- _Excerpted data_

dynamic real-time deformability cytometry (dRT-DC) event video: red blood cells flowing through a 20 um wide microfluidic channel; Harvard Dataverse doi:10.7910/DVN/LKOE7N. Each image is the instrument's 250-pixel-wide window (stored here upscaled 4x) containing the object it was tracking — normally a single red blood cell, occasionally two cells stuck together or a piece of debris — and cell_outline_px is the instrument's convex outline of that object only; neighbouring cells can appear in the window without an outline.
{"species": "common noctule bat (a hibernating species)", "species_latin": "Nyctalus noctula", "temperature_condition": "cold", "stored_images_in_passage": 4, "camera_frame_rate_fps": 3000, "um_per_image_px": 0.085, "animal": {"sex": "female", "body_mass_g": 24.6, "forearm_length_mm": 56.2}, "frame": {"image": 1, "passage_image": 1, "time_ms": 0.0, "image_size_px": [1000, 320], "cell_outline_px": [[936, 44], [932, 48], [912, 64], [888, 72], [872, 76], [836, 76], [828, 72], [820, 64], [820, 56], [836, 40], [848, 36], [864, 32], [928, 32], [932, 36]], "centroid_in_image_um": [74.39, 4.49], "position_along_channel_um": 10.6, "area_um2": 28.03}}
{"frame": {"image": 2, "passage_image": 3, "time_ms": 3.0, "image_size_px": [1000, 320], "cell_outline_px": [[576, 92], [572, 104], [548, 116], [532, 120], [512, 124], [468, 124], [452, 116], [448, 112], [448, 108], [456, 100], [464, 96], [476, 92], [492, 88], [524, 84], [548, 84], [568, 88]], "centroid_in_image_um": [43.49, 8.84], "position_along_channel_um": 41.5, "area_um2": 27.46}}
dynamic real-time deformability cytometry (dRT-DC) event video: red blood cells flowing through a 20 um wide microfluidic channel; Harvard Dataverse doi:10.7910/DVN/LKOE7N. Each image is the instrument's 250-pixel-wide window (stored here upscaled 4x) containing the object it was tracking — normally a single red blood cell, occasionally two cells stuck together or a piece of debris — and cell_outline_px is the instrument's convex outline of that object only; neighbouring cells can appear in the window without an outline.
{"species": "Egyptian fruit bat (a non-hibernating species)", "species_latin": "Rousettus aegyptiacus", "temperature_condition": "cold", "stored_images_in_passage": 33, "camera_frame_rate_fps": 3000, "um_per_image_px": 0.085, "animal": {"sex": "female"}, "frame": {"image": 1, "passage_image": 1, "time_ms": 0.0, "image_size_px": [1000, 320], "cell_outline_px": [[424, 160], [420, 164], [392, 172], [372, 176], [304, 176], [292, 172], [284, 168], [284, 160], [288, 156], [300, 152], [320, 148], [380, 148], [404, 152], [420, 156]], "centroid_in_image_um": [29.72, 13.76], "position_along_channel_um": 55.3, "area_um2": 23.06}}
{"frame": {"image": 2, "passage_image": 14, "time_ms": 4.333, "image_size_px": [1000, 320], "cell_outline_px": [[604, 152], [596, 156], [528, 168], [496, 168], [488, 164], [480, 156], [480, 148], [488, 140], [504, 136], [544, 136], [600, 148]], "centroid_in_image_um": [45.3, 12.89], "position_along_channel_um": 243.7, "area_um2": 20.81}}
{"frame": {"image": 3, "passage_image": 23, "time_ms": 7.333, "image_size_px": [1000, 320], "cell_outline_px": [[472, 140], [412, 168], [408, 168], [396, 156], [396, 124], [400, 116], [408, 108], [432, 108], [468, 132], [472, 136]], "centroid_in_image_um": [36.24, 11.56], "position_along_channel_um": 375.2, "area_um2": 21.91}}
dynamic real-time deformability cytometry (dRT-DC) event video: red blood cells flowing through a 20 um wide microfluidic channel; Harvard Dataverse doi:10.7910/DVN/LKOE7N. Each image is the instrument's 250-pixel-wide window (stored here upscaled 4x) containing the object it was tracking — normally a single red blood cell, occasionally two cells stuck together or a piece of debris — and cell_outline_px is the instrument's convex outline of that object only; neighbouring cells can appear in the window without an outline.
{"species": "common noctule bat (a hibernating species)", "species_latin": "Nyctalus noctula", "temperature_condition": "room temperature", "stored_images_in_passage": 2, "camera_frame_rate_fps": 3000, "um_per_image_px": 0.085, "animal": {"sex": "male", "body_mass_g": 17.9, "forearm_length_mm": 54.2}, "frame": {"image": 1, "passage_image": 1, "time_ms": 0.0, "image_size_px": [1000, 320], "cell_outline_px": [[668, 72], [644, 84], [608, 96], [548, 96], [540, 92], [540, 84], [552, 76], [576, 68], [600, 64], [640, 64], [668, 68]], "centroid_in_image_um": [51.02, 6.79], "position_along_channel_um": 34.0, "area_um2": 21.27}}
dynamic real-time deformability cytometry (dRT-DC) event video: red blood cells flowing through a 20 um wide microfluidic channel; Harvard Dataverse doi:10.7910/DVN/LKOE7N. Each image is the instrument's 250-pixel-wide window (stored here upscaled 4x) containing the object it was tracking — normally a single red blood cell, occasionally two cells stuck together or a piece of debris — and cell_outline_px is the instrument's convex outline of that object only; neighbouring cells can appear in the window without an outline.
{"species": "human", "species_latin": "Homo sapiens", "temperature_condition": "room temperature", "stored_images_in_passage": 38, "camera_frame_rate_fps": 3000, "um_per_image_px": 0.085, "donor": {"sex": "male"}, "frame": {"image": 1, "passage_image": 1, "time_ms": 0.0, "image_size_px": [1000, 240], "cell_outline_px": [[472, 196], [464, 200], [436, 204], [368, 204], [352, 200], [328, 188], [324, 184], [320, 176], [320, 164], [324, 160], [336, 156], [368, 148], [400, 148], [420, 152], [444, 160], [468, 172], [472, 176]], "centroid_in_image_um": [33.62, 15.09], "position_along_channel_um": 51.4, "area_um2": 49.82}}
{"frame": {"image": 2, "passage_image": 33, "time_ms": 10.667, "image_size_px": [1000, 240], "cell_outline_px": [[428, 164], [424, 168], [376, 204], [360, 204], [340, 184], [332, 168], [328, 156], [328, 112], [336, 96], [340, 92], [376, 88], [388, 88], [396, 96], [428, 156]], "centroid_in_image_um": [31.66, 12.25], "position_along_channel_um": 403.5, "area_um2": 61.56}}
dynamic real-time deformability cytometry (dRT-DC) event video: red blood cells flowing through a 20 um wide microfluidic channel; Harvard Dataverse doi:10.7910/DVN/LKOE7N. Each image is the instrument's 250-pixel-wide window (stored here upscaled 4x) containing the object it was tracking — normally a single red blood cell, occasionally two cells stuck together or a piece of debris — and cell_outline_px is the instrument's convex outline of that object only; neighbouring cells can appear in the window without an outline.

- _Task brief_
Take the entries above and transcribe them in full.

- _Solved problem_
dynamic real-time deformability cytometry (dRT-DC) event video: red blood cells flowing through a 20 um wide microfluidic channel; Harvard Dataverse doi:10.7910/DVN/LKOE7N. Each image is the instrument's 250-pixel-wide window (stored here upscaled 4x) containing the object it was tracking — normally a single red blood cell, occasionally two cells stuck together or a piece of debris — and cell_outline_px is the instrument's convex outline of that object only; neighbouring cells can appear in the window without an outline.
{"species": "common noctule bat (a hibernating species)", "species_latin": "Nyctalus noctula", "temperature_condition": "cold", "stored_images_in_passage": 4, "camera_frame_rate_fps": 3000, "um_per_image_px": 0.085, "animal": {"sex": "female", "body_mass_g": 24.6, "forearm_length_mm": 56.2}, "frame": {"image": 1, "passage_image": 1, "time_ms": 0.0, "image_size_px": [1000, 320], "cell_outline_px": [[936, 44], [932, 48], [912, 64], [888, 72], [872, 76], [836, 76], [828, 72], [820, 64], [820, 56], [836, 40], [848, 36], [864, 32], [928, 32], [932, 36]], "centroid_in_image_um": [74.39, 4.49], "position_along_channel_um": 10.6, "area_um2": 28.03}}
{"frame": {"image": 2, "passage_image": 3, "time_ms": 3.0, "image_size_px": [1000, 320], "cell_outline_px": [[576, 92], [572, 104], [548, 116], [532, 120], [512, 124], [468, 124], [452, 116], [448, 112], [448, 108], [456, 100], [464, 96], [476, 92], [492, 88], [524, 84], [548, 84], [568, 88]], "centroid_in_image_um": [43.49, 8.84], "position_along_channel_um": 41.5, "area_um2": 27.46}}
dynamic real-time deformability cytometry (dRT-DC) event video: red blood cells flowing through a 20 um wide microfluidic channel; Harvard Dataverse doi:10.7910/DVN/LKOE7N. Each image is the instrument's 250-pixel-wide window (stored here upscaled 4x) containing the object it was tracking — normally a single red blood cell, occasionally two cells stuck together or a piece of debris — and cell_outline_px is the instrument's convex outline of that object only; neighbouring cells can appear in the window without an outline.
{"species": "Egyptian fruit bat (a non-hibernating species)", "species_latin": "Rousettus aegyptiacus", "temperature_condition": "cold", "stored_images_in_passage": 33, "camera_frame_rate_fps": 3000, "um_per_image_px": 0.085, "animal": {"sex": "female"}, "frame": {"image": 1, "passage_image": 1, "time_ms": 0.0, "image_size_px": [1000, 320], "cell_outline_px": [[424, 160], [420, 164], [392, 172], [372, 176], [304, 176], [292, 172], [284, 168], [284, 160], [288, 156], [300, 152], [320, 148], [380, 148], [404, 152], [420, 156]], "centroid_in_image_um": [29.72, 13.76], "position_along_channel_um": 55.3, "area_um2": 23.06}}
{"frame": {"image": 2, "passage_image": 14, "time_ms": 4.333, "image_size_px": [1000, 320], "cell_outline_px": [[604, 152], [596, 156], [528, 168], [496, 168], [488, 164], [480, 156], [480, 148], [488, 140], [504, 136], [544, 136], [600, 148]], "centroid_in_image_um": [45.3, 12.89], "position_along_channel_um": 243.7, "area_um2": 20.81}}
{"frame": {"image": 3, "passage_image": 23, "time_ms": 7.333, "image_size_px": [1000, 320], "cell_outline_px": [[472, 140], [412, 168], [408, 168], [396, 156], [396, 124], [400, 116], [408, 108], [432, 108], [468, 132], [472, 136]], "centroid_in_image_um": [36.24, 11.56], "position_along_channel_um": 375.2, "area_um2": 21.91}}
dynamic real-time deformability cytometry (dRT-DC) event video: red blood cells flowing through a 20 um wide microfluidic channel; Harvard Dataverse doi:10.7910/DVN/LKOE7N. Each image is the instrument's 250-pixel-wide window (stored here upscaled 4x) containing the object it was tracking — normally a single red blood cell, occasionally two cells stuck together or a piece of debris — and cell_outline_px is the instrument's convex outline of that object only; neighbouring cells can appear in the window without an outline.
{"species": "common noctule bat (a hibernating species)", "species_latin": "Nyctalus noctula", "temperature_condition": "room temperature", "stored_images_in_passage": 2, "camera_frame_rate_fps": 3000, "um_per_image_px": 0.085, "animal": {"sex": "male", "body_mass_g": 17.9, "forearm_length_mm": 54.2}, "frame": {"image": 1, "passage_image": 1, "time_ms": 0.0, "image_size_px": [1000, 320], "cell_outline_px": [[668, 72], [644, 84], [608, 96], [548, 96], [540, 92], [540, 84], [552, 76], [576, 68], [600, 64], [640, 64], [668, 68]], "centroid_in_image_um": [51.02, 6.79], "position_along_channel_um": 34.0, "area_um2": 21.27}}
dynamic real-time deformability cytometry (dRT-DC) event video: red blood cells flowing through a 20 um wide microfluidic channel; Harvard Dataverse doi:10.7910/DVN/LKOE7N. Each image is the instrument's 250-pixel-wide window (stored here upscaled 4x) containing the object it was tracking — normally a single red blood cell, occasionally two cells stuck together or a piece of debris — and cell_outline_px is the instrument's convex outline of that object only; neighbouring cells can appear in the window without an outline.
{"species": "human", "species_latin": "Homo sapiens", "temperature_condition": "room temperature", "stored_images_in_passage": 38, "camera_frame_rate_fps": 3000, "um_per_image_px": 0.085, "donor": {"sex": "male"}, "frame": {"image": 1, "passage_image": 1, "time_ms": 0.0, "image_size_px": [1000, 240], "cell_outline_px": [[472, 196], [464, 200], [436, 204], [368, 204], [352, 200], [328, 188], [324, 184], [320, 176], [320, 164], [324, 160], [336, 156], [368, 148], [400, 148], [420, 152], [444, 160], [468, 172], [472, 176]], "centroid_in_image_um": [33.62, 15.09], "position_along_channel_um": 51.4, "area_um2": 49.82}}
{"frame": {"image": 2, "passage_image": 33, "time_ms": 10.667, "image_size_px": [1000, 240], "cell_outline_px": [[428, 164], [424, 168], [376, 204], [360, 204], [340, 184], [332, 168], [328, 156], [328, 112], [336, 96], [340, 92], [376, 88], [388, 88], [396, 96], [428, 156]], "centroid_in_image_um": [31.66, 12.25], "position_along_channel_um": 403.5, "area_um2": 61.56}}
dynamic real-time deformability cytometry (dRT-DC) event video: red blood cells flowing through a 20 um wide microfluidic channel; Harvard Dataverse doi:10.7910/DVN/LKOE7N. Each image is the instrument's 250-pixel-wide window (stored here upscaled 4x) containing the object it was tracking — normally a single red blood cell, occasionally two cells stuck together or a piece of debris — and cell_outline_px is the instrument's convex outline of that object only; neighbouring cells can appear in the window without an outline.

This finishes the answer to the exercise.